(Stored data entries)
BEGIN
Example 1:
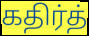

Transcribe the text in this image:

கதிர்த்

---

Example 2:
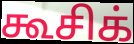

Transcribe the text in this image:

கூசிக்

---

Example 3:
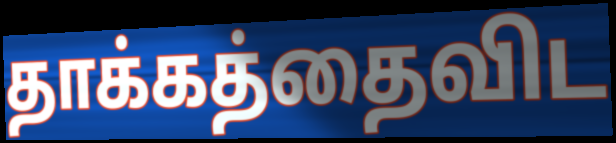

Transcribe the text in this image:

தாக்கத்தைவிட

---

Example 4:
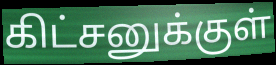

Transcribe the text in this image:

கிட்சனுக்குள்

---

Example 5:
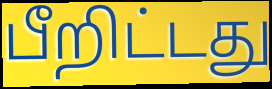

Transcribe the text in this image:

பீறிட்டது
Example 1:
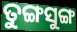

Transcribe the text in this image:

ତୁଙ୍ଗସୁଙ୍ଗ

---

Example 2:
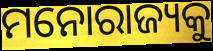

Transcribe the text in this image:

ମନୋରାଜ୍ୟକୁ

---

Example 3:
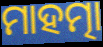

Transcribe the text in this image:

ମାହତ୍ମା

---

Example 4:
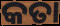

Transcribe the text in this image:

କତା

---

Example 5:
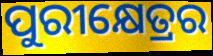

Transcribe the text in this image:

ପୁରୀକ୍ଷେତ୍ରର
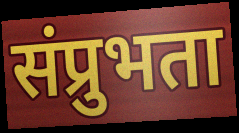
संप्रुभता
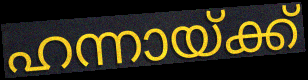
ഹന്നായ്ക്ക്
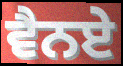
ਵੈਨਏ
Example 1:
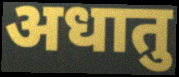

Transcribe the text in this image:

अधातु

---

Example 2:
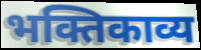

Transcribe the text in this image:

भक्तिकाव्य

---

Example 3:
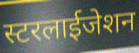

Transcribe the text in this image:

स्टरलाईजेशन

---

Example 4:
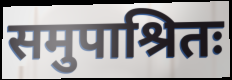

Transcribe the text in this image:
END
→ Problem description
Set down the entries again without change. Leave the pictures out.

→ Solution to the problem
Example 1:

Transcribe the text in this image:

கதிர்த்

---

Example 2:

Transcribe the text in this image:

கூசிக்

---

Example 3:

Transcribe the text in this image:

தாக்கத்தைவிட

---

Example 4:

Transcribe the text in this image:

கிட்சனுக்குள்

---

Example 5:

Transcribe the text in this image:

பீறிட்டது
Example 1:

Transcribe the text in this image:

ତୁଙ୍ଗସୁଙ୍ଗ

---

Example 2:

Transcribe the text in this image:

ମନୋରାଜ୍ୟକୁ

---

Example 3:

Transcribe the text in this image:

ମାହତ୍ମା

---

Example 4:

Transcribe the text in this image:

କତା

---

Example 5:

Transcribe the text in this image:

ପୁରୀକ୍ଷେତ୍ରର
संप्रुभता
ഹന്നായ്ക്ക്
ਵੈਨਏ
Example 1:

Transcribe the text in this image:

अधातु

---

Example 2:

Transcribe the text in this image:

भक्तिकाव्य

---

Example 3:

Transcribe the text in this image:

स्टरलाईजेशन

---

Example 4:

Transcribe the text in this image:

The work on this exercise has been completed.